*** Opening DATA SECTION ***

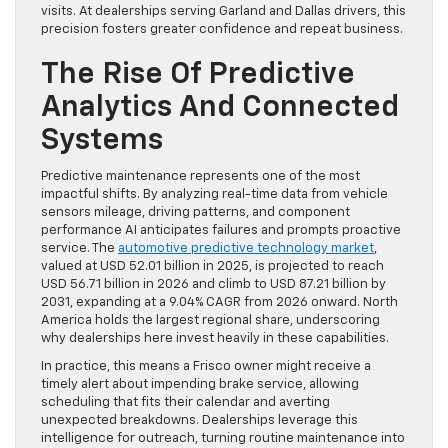
visits. At dealerships serving Garland and Dallas drivers, this
precision fosters greater confidence and repeat business.
The Rise Of Predictive
Analytics And Connected
Systems
Predictive maintenance represents one of the most
impactful shifts. By analyzing real-time data from vehicle
sensors mileage, driving patterns, and component
performance AI anticipates failures and prompts proactive
service. The
automotive predictive technology market
,
valued at USD 52.01 billion in 2025, is projected to reach
USD 56.71 billion in 2026 and climb to USD 87.21 billion by
2031, expanding at a 9.04% CAGR from 2026 onward. North
America holds the largest regional share, underscoring
why dealerships here invest heavily in these capabilities.
In practice, this means a Frisco owner might receive a
timely alert about impending brake service, allowing
scheduling that fits their calendar and averting
unexpected breakdowns. Dealerships leverage this
intelligence for outreach, turning routine maintenance into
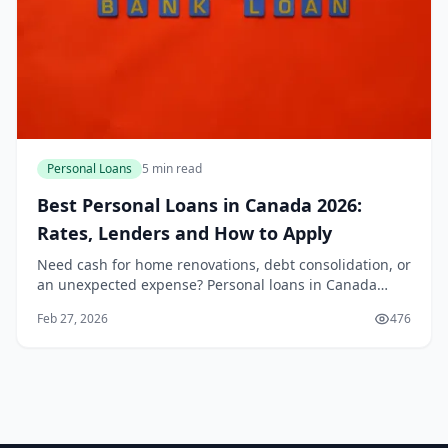
Personal Loans
5 min read
Best Personal Loans in Canada 2026:
Rates, Lenders and How to Apply
Need cash for home renovations, debt consolidation, or
an unexpected expense? Personal loans in Canada
offer a flexible way to borrow without collateral, and in
Feb 27, 2026
476
2026, rates are competitive thanks to s...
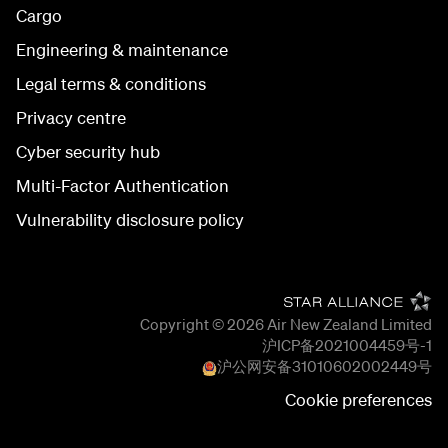
Cargo
Engineering & maintenance
Legal terms & conditions
Privacy centre
Cyber security hub
Multi-Factor Authentication
Vulnerability disclosure policy
Copyright © 2026
Air New Zealand Limited
沪ICP备2021004459号-1
沪公网安备
31010602002449
号
Cookie preferences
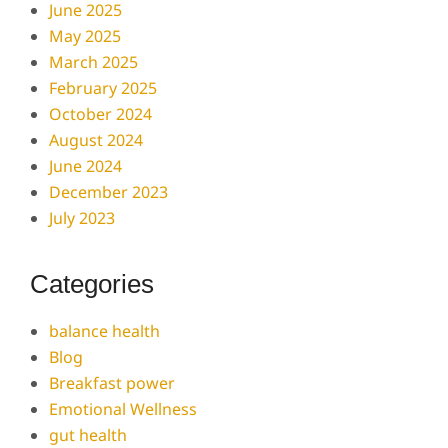
June 2025
May 2025
March 2025
February 2025
October 2024
August 2024
June 2024
December 2023
July 2023
Categories
balance health
Blog
Breakfast power
Emotional Wellness
gut health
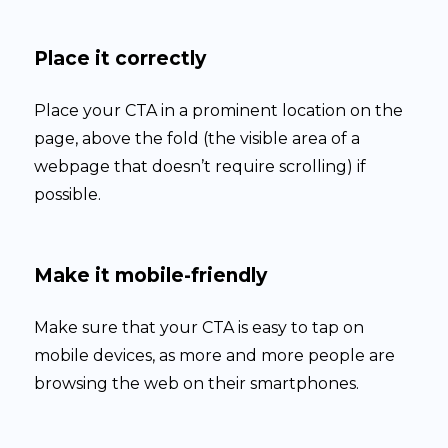
Place it correctly
Place your CTA in a prominent location on the
page, above the fold (the visible area of a
webpage that doesn’t require scrolling) if
possible.
Make it mobile-friendly
Make sure that your CTA is easy to tap on
mobile devices, as more and more people are
browsing the web on their smartphones.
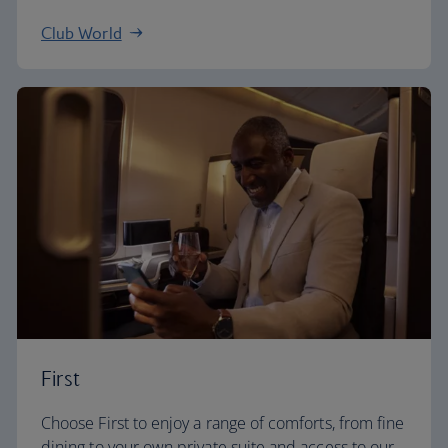
Club World
First
Choose First to enjoy a range of comforts, from fine
dining to your own private suite and access to our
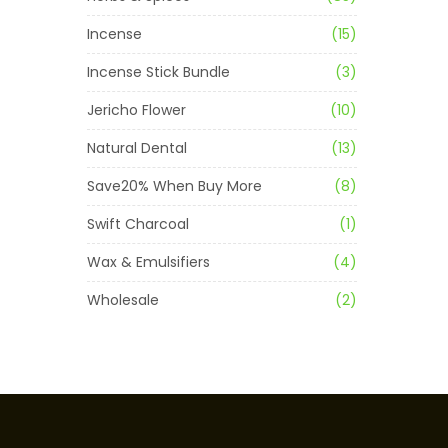
Incense
(15)
Incense Stick Bundle
(3)
Jericho Flower
(10)
Natural Dental
(13)
Save20% When Buy More
(8)
Swift Charcoal
(1)
Wax & Emulsifiers
(4)
Wholesale
(2)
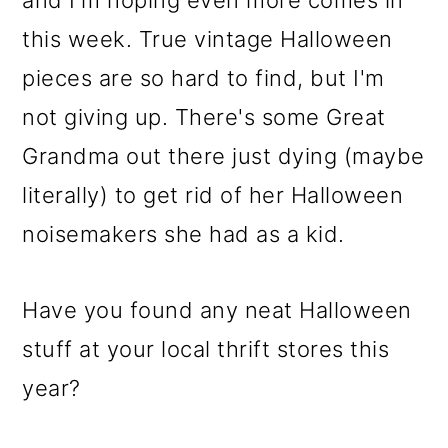
this week. True vintage Halloween
pieces are so hard to find, but I'm
not giving up. There's some Great
Grandma out there just dying (maybe
literally) to get rid of her Halloween
noisemakers she had as a kid.
Have you found any neat Halloween
stuff at your local thrift stores this
year?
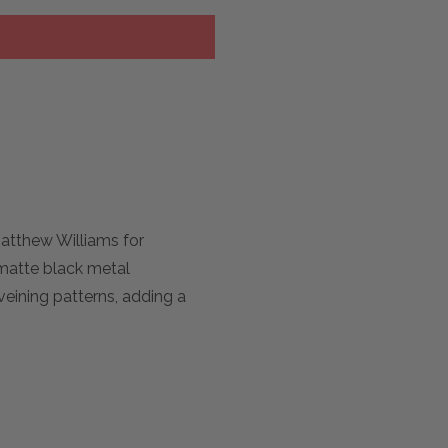
Matthew Williams for
 matte black metal
veining patterns, adding a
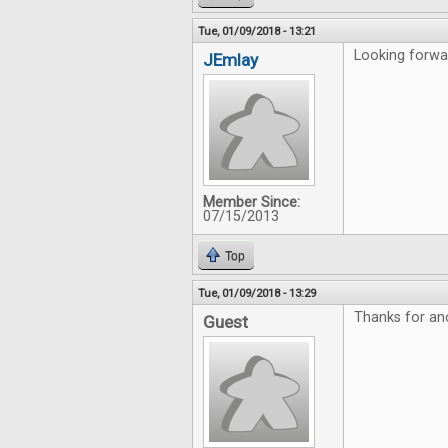
Tue, 01/09/2018 - 13:21
Looking forwar
JEmlay
Member Since:
07/15/2013
Top
Tue, 01/09/2018 - 13:29
Thanks for an
Guest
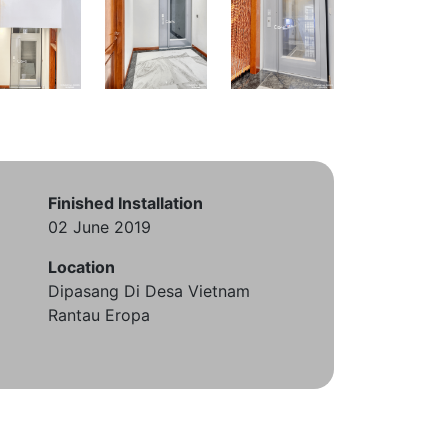
Finished Installation
02 June 2019
Location
Dipasang Di Desa Vietnam
Rantau Eropa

*** Closing DATA SECTION ***

> **INSTRUCTIONS FOR THE TASK**
Only a number should be given: the count of lines above that contain the word "Halloween".

> **ANSWER TO THIS PROBLEM**
3